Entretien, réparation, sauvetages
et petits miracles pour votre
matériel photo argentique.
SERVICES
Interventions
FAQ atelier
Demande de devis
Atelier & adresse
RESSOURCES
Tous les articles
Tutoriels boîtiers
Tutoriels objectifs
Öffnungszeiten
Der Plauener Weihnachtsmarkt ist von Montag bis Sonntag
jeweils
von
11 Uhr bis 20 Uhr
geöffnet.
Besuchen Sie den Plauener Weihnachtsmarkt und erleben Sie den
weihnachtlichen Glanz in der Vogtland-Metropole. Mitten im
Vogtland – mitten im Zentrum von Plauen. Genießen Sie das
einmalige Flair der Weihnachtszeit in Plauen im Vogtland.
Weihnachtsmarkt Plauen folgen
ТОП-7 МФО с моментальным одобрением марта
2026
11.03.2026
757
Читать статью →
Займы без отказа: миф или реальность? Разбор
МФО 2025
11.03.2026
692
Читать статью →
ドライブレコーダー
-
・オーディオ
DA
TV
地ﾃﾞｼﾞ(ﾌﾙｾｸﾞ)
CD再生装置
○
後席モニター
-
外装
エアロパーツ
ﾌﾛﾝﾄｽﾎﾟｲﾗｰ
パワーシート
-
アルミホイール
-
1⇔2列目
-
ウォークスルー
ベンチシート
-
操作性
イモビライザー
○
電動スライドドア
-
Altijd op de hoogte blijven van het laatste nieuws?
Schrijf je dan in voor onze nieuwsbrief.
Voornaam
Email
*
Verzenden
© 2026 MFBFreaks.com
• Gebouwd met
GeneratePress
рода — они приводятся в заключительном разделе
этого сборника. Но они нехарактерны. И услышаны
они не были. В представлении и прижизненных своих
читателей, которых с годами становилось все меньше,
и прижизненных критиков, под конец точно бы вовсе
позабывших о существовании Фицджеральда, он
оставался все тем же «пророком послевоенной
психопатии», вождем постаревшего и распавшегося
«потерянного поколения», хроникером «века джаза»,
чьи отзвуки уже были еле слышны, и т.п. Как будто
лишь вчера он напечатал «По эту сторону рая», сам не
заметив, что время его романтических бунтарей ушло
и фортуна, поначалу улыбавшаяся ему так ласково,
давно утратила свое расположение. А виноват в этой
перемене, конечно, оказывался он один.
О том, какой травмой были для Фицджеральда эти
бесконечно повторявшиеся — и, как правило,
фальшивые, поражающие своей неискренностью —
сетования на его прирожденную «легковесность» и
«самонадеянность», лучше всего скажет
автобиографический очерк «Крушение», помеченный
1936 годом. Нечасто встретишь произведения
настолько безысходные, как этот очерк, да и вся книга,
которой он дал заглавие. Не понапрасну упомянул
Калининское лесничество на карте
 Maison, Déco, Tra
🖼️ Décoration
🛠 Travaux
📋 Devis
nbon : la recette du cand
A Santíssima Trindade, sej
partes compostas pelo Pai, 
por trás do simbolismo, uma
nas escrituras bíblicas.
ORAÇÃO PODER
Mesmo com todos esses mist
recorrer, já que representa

» **PROBLEM TO SOLVE**
Reproduce all of the material above word for word, keeping every line as it appears.

» **SOLUTION TO THIS PROBLEM**
Entretien, réparation, sauvetages
et petits miracles pour votre
matériel photo argentique.
SERVICES
Interventions
FAQ atelier
Demande de devis
Atelier & adresse
RESSOURCES
Tous les articles
Tutoriels boîtiers
Tutoriels objectifs
Öffnungszeiten
Der Plauener Weihnachtsmarkt ist von Montag bis Sonntag
jeweils
von
11 Uhr bis 20 Uhr
geöffnet.
Besuchen Sie den Plauener Weihnachtsmarkt und erleben Sie den
weihnachtlichen Glanz in der Vogtland-Metropole. Mitten im
Vogtland – mitten im Zentrum von Plauen. Genießen Sie das
einmalige Flair der Weihnachtszeit in Plauen im Vogtland.
Weihnachtsmarkt Plauen folgen
ТОП-7 МФО с моментальным одобрением марта
2026
11.03.2026
757
Читать статью →
Займы без отказа: миф или реальность? Разбор
МФО 2025
11.03.2026
692
Читать статью →
ドライブレコーダー
-
・オーディオ
DA
TV
地ﾃﾞｼﾞ(ﾌﾙｾｸﾞ)
CD再生装置
○
後席モニター
-
外装
エアロパーツ
ﾌﾛﾝﾄｽﾎﾟｲﾗｰ
パワーシート
-
アルミホイール
-
1⇔2列目
-
ウォークスルー
ベンチシート
-
操作性
イモビライザー
○
電動スライドドア
-
Altijd op de hoogte blijven van het laatste nieuws?
Schrijf je dan in voor onze nieuwsbrief.
Voornaam
Email
*
Verzenden
© 2026 MFBFreaks.com
• Gebouwd met
GeneratePress
рода — они приводятся в заключительном разделе
этого сборника. Но они нехарактерны. И услышаны
они не были. В представлении и прижизненных своих
читателей, которых с годами становилось все меньше,
и прижизненных критиков, под конец точно бы вовсе
позабывших о существовании Фицджеральда, он
оставался все тем же «пророком послевоенной
психопатии», вождем постаревшего и распавшегося
«потерянного поколения», хроникером «века джаза»,
чьи отзвуки уже были еле слышны, и т.п. Как будто
лишь вчера он напечатал «По эту сторону рая», сам не
заметив, что время его романтических бунтарей ушло
и фортуна, поначалу улыбавшаяся ему так ласково,
давно утратила свое расположение. А виноват в этой
перемене, конечно, оказывался он один.
О том, какой травмой были для Фицджеральда эти
бесконечно повторявшиеся — и, как правило,
фальшивые, поражающие своей неискренностью —
сетования на его прирожденную «легковесность» и
«самонадеянность», лучше всего скажет
автобиографический очерк «Крушение», помеченный
1936 годом. Нечасто встретишь произведения
настолько безысходные, как этот очерк, да и вся книга,
которой он дал заглавие. Не понапрасну упомянул
Калининское лесничество на карте
 Maison, Déco, Tra
🖼️ Décoration
🛠 Travaux
📋 Devis
nbon : la recette du cand
A Santíssima Trindade, sej
partes compostas pelo Pai, 
por trás do simbolismo, uma
nas escrituras bíblicas.
ORAÇÃO PODER
Mesmo com todos esses mist
recorrer, já que representa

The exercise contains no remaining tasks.